The SEC has filed a lawsuit against Bothell, WA-based CellCyte Genetics and two former executives for lying to investors regarding its stem cell therapies. The developer has already been in hot water with German regulators and its shareholders after a public relations blitz in 2007 sent its stock price soaring from $4.00 to $7.50 and pushed its market value to $450 million. 

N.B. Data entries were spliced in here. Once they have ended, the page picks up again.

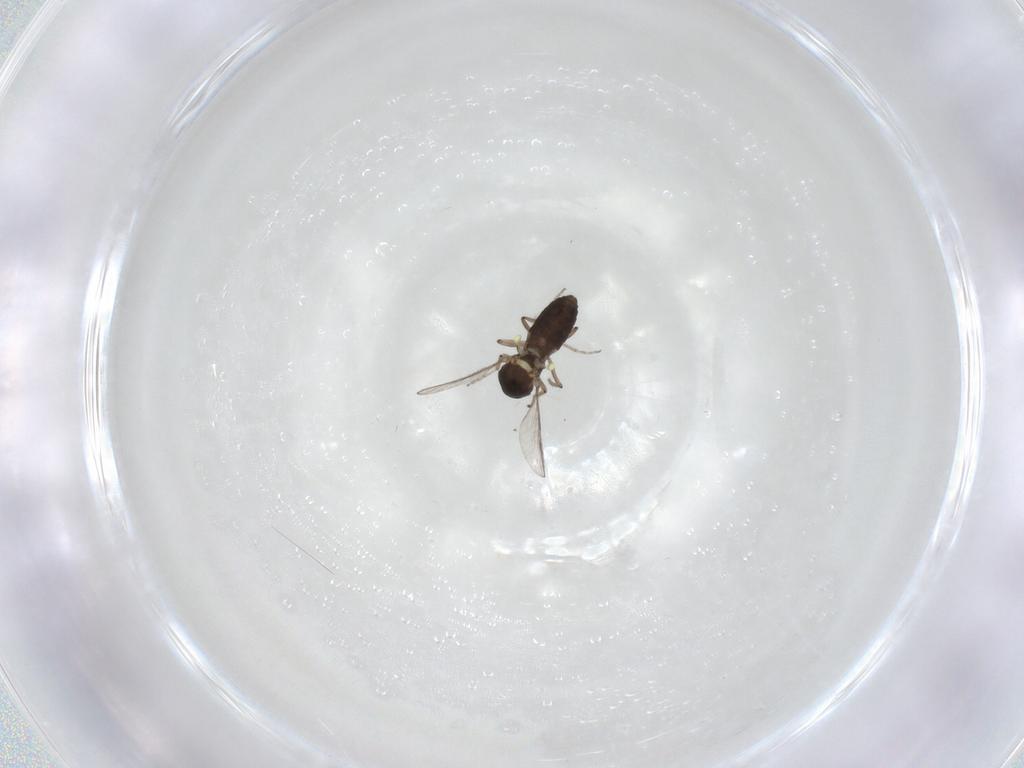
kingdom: Animalia
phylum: Arthropoda
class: Insecta
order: Diptera
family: Ceratopogonidae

The company allegedly hired a Canadian promoter to hype the company's pipeline. Between August and December 2007, millions of emails, brochures, spam faxes and newsletters were sent, touting an approval to begin human clinical trials of a stem cell compound designed to repair heart damage. But once investors got a whiff of what was happening, its share price plummeted to less than $0.10.

According to the SEC, the company was only granted a license for an early stage technology and therefore had no basis for the claims. At the time, CellCyte CEO Gary Reys defended the rise in the company's shares, asserting that the stock's performance demonstrated investor's confidence in the company's work. But according to regulators, "CellCyte did not know how to properly formulate the stem cell compound, had never attempted experiments with the compound to repair organs, and had not satisfied any of the FDA requirements to begin human clinical trials."

CellCyte, Reys and then-Chief Scientific Officer Ronald Berninger are charged with violating antifraud, reporting and registration laws. CellCyte and Berninger have settled with the SEC without admitting or denying guilt. Berninger will pay a $50,000 fine and is barred from serving as an officer or director for a public company for five years. The SEC has not yet settled with Reys, who is also charged with lying about his past employment and CellCyte's role in the scheme. The agency is also seeking an injunction against further violations, a monetary fine and an order preventing the former CEO from serving as an officer or director with a public company.